Hannover chairman Martin Kind has put plans to secure a similar exemption on ice until he sees how the latest move for modifications plays out.
Rummenigge's transparent calls for "competition"
As Bayern prepare to pop champagne corks in March, it is clear 50+1 is not the magical formula some claimed when the Klassiker rivals duked it out in London. Nevertheless, the alternative should not be viewed as a land of plenty for all.
"I hope that the German Football League will get rid of the 50+1 rule,” Bayern’s chief executive Karl-Heinz Rummenigge told GQ recently. "I would like a bit more competition."
Ah, Kalle. That gallant defender of sporting competitiveness. Presumably it is this impulse that drives Bayern to buy their nearest competitors' best assets whenever the opportunity presents itself - Schalke's brilliant midfielder Leon Goretzka being the latest example.

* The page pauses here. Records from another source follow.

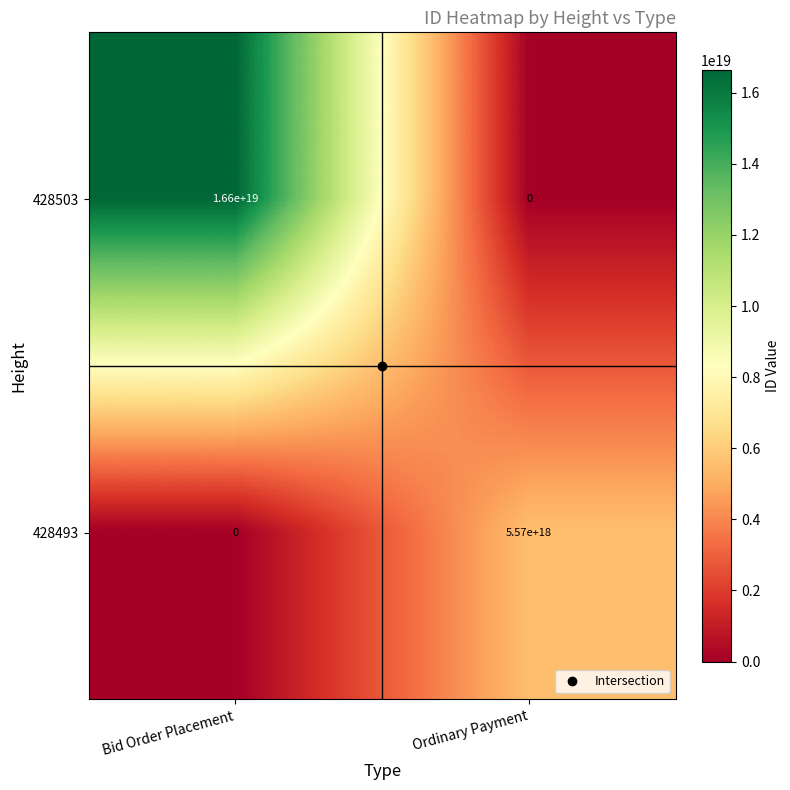

The value of 428503 at Bid Order Placement is 25096312056423788544. True or false?

False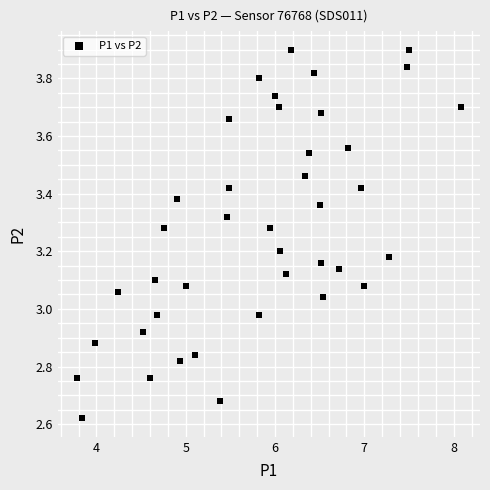

What is the range of X values (max minus min)?

4.3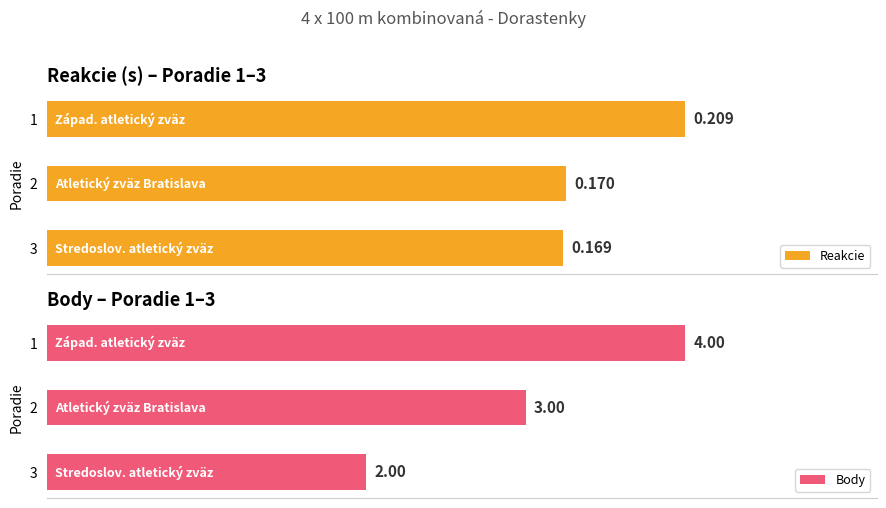

How many categories are shown in the chart?

3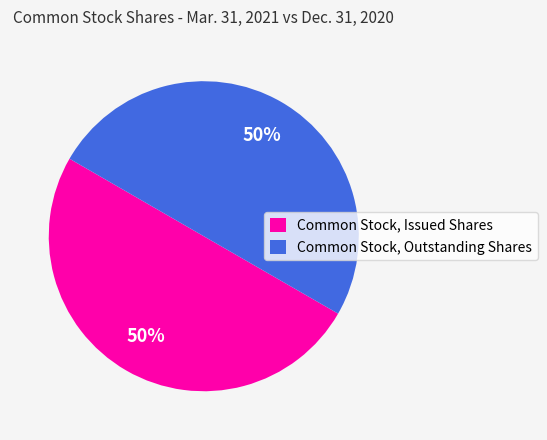

Approximately how many times larger is the value at Common Stock, Issued Shares compared to Common Stock, Outstanding Shares?

1.0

Bayern count Audi, Adidas and Allianz as strategic partners with stakes in the club under the current rules and Qatar Airways will become their official airline from July.
Remove the shackles from the Bundesliga and it is pretty clear where the new money would be most likely to flow.
While Leipzig's rise speaks well of a club being able to rapidly close the gap operating outside ownership restrictions, imagine how far away Bayern might be had the tightening of their Bundesliga stranglehold under Pep Guardiola come with unfettered spending.
The case for stability
Bayern, as Germany's only bona fide superclub, had structural advantages before 50+1 came into being and still do. The chasing pack being fanatically supported and predominantly financially stable is preferable to the alternative of an ill-fated Leeds United-style bid to catch up, dull as it might seem right now.
The Bavarian giants will falter again. They'll appoint their next Jurgen Klinsmann, or wobble as haphazardly as they did only six months ago under Carlo Ancelotti. Perhaps next time Dortmund will not have recently parted company with a brilliant coach, such as Thomas Tuchel, in entirely unforeseeable circumstances and appointed someone as out of his depth as Peter Bosz.
Bosz's namesake Stoger is the latest man to have a crack at the empire. Bayern will soon have 28 titles to Dortmund's eight. Those are the terms of battle, with BVB and the rest hanging in for the next chance to come around and hoping they have a visionary like Jurgen Klopp in place to take advantage as he did at the start of the decade.
Lose 50+1 and you lose those shafts of light from the Bundesliga's compelling but skewed argument. Rummenigge would get a lot out of unfettered investment into Bayern; he would not get a bit more competition.